The problem
Please write out all the data that follows exactly, without the pictures.

------ Record extracts ------

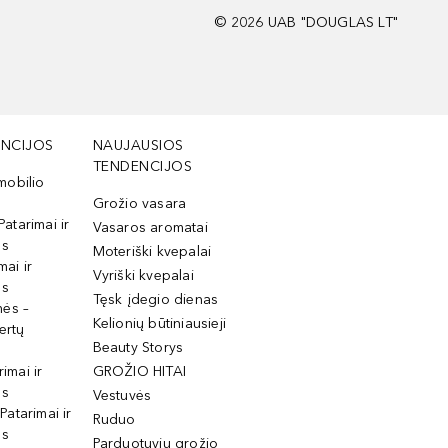
©
2026
UAB "DOUGLAS LT"
NCIJOS
NAUJAUSIOS
TENDENCIJOS
mobilio
Grožio vasara
Patarimai ir
Vasaros aromatai
os
Moteriški kvepalai
mai ir
Vyriški kvepalai
os
Tęsk įdegio dienas
mės –
Kelionių būtiniausieji
ertų
Beauty Storys
rimai ir
GROŽIO HITAI
os
Vestuvės
 Patarimai ir
Ruduo
os
Parduotuvių grožio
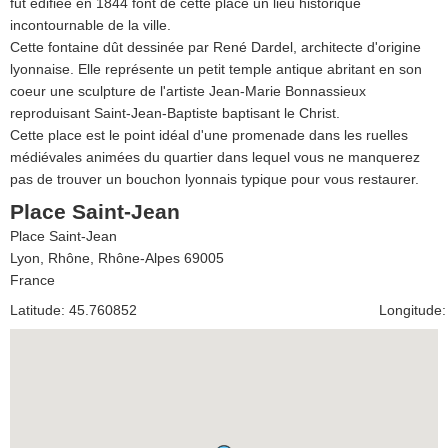
fut édifiée en 1844 font de cette place un lieu historique
incontournable de la ville.
Cette fontaine dût dessinée par René Dardel, architecte d'origine
lyonnaise. Elle représente un petit temple antique abritant en son
coeur une sculpture de l'artiste Jean-Marie Bonnassieux
reproduisant Saint-Jean-Baptiste baptisant le Christ.
Cette place est le point idéal d'une promenade dans les ruelles
médiévales animées du quartier dans lequel vous ne manquerez
pas de trouver un bouchon lyonnais typique pour vous restaurer.
Place Saint-Jean
Place Saint-Jean
Lyon
,
Rhône, Rhône-Alpes
69005
France
Latitude: 45.760852
Longitude:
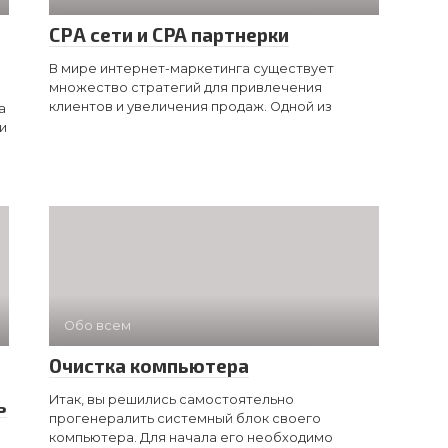
СРА сети и CPA партнерки
В мире интернет-маркетинга существует
множество стратегий для привлечения
клиентов и увеличения продаж. Одной из
а
и
Обо всем
Очистка компьютера
Итак, вы решились самостоятельно
ь
прогенералить системный блок своего
компьютера. Для начала его необходимо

------

Solution
©
2026
UAB "DOUGLAS LT"
NCIJOS
NAUJAUSIOS
TENDENCIJOS
mobilio
Grožio vasara
Patarimai ir
Vasaros aromatai
os
Moteriški kvepalai
mai ir
Vyriški kvepalai
os
Tęsk įdegio dienas
mės –
Kelionių būtiniausieji
ertų
Beauty Storys
rimai ir
GROŽIO HITAI
os
Vestuvės
 Patarimai ir
Ruduo
os
Parduotuvių grožio
fut édifiée en 1844 font de cette place un lieu historique
incontournable de la ville.
Cette fontaine dût dessinée par René Dardel, architecte d'origine
lyonnaise. Elle représente un petit temple antique abritant en son
coeur une sculpture de l'artiste Jean-Marie Bonnassieux
reproduisant Saint-Jean-Baptiste baptisant le Christ.
Cette place est le point idéal d'une promenade dans les ruelles
médiévales animées du quartier dans lequel vous ne manquerez
pas de trouver un bouchon lyonnais typique pour vous restaurer.
Place Saint-Jean
Place Saint-Jean
Lyon
,
Rhône, Rhône-Alpes
69005
France
Latitude: 45.760852
Longitude:
СРА сети и CPA партнерки
В мире интернет-маркетинга существует
множество стратегий для привлечения
клиентов и увеличения продаж. Одной из
а
и
Обо всем
Очистка компьютера
Итак, вы решились самостоятельно
ь
прогенералить системный блок своего
компьютера. Для начала его необходимо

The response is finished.